Task to carry out => Write out again, word for word, only the lines of the entries below that start with the line containing "Routine round, ruler" and go on through the line containing "Logged volume: kL 809.7337", both of those lines included.
^^^^^^^^^^^^^^^^
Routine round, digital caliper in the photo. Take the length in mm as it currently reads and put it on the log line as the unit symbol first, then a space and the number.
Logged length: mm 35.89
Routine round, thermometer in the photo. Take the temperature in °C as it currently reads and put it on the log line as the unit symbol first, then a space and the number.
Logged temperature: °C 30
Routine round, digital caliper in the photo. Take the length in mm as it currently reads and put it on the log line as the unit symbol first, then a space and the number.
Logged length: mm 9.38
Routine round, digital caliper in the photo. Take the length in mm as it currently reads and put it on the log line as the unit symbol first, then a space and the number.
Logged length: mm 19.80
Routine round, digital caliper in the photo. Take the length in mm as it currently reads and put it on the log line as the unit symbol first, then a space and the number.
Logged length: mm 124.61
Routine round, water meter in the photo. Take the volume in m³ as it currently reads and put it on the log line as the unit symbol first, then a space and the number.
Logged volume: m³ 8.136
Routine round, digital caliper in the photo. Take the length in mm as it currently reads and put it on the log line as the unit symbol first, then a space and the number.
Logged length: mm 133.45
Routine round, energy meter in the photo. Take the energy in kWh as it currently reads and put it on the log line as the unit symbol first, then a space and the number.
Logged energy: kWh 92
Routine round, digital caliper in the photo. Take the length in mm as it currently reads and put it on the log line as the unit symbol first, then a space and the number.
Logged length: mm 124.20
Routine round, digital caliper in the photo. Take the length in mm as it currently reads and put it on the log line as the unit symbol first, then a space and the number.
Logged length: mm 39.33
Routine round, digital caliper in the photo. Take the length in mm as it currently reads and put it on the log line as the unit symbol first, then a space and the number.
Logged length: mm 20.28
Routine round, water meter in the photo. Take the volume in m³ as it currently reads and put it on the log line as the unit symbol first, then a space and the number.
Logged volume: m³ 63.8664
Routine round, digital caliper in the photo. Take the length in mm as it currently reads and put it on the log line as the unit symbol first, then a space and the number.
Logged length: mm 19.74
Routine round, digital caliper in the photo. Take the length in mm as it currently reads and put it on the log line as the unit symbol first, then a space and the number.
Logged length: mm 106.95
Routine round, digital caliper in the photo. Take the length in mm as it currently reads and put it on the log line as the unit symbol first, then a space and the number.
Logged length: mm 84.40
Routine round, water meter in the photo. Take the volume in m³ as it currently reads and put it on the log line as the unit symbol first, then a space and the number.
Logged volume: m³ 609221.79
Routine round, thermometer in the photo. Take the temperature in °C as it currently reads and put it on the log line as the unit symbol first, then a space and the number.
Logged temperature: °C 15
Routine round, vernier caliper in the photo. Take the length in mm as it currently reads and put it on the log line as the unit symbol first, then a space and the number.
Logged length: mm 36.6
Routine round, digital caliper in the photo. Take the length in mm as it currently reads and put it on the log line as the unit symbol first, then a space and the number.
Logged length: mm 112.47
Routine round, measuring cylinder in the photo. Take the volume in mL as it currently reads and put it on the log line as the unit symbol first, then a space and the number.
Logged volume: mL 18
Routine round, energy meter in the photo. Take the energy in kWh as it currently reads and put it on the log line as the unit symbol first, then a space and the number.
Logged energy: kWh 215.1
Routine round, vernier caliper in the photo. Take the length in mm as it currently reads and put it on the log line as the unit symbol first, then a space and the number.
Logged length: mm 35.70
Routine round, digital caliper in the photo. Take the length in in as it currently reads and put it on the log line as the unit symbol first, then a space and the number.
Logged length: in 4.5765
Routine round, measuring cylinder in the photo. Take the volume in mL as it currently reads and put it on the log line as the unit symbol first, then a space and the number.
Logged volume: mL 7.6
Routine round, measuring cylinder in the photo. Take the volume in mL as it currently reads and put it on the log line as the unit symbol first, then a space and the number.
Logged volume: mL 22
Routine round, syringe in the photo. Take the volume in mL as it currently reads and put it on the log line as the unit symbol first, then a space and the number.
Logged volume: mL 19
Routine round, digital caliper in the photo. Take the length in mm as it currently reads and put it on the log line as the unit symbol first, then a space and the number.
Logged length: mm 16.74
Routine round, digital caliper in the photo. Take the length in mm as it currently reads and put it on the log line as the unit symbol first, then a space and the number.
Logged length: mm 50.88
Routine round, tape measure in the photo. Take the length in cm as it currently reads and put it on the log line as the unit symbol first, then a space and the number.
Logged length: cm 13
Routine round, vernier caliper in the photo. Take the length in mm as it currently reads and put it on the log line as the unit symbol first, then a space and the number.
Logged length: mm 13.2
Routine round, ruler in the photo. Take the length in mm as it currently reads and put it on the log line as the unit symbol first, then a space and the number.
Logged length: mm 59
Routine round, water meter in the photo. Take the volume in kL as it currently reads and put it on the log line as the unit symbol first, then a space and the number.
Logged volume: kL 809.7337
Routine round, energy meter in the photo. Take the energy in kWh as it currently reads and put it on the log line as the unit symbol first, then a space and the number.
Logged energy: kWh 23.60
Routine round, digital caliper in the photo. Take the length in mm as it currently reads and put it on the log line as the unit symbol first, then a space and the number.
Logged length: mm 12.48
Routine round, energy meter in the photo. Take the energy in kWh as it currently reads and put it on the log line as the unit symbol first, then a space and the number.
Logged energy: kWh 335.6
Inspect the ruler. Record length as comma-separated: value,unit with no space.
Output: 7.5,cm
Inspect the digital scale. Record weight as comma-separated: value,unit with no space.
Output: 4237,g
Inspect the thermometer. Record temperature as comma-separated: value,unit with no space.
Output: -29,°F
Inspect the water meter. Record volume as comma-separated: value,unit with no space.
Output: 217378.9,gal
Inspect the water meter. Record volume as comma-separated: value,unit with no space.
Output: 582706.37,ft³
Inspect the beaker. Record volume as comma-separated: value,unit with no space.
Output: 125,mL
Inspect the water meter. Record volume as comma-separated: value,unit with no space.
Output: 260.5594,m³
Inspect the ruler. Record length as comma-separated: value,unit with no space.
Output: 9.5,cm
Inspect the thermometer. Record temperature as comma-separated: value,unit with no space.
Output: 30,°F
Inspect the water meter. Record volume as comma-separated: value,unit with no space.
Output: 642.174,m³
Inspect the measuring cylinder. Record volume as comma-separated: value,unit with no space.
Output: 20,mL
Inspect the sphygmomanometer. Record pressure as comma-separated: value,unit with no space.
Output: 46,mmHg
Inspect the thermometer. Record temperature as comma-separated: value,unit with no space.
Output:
^^^^^^^^^^^^^^^^
Written solution =>
Routine round, ruler in the photo. Take the length in mm as it currently reads and put it on the log line as the unit symbol first, then a space and the number.
Logged length: mm 59
Routine round, water meter in the photo. Take the volume in kL as it currently reads and put it on the log line as the unit symbol first, then a space and the number.
Logged volume: kL 809.7337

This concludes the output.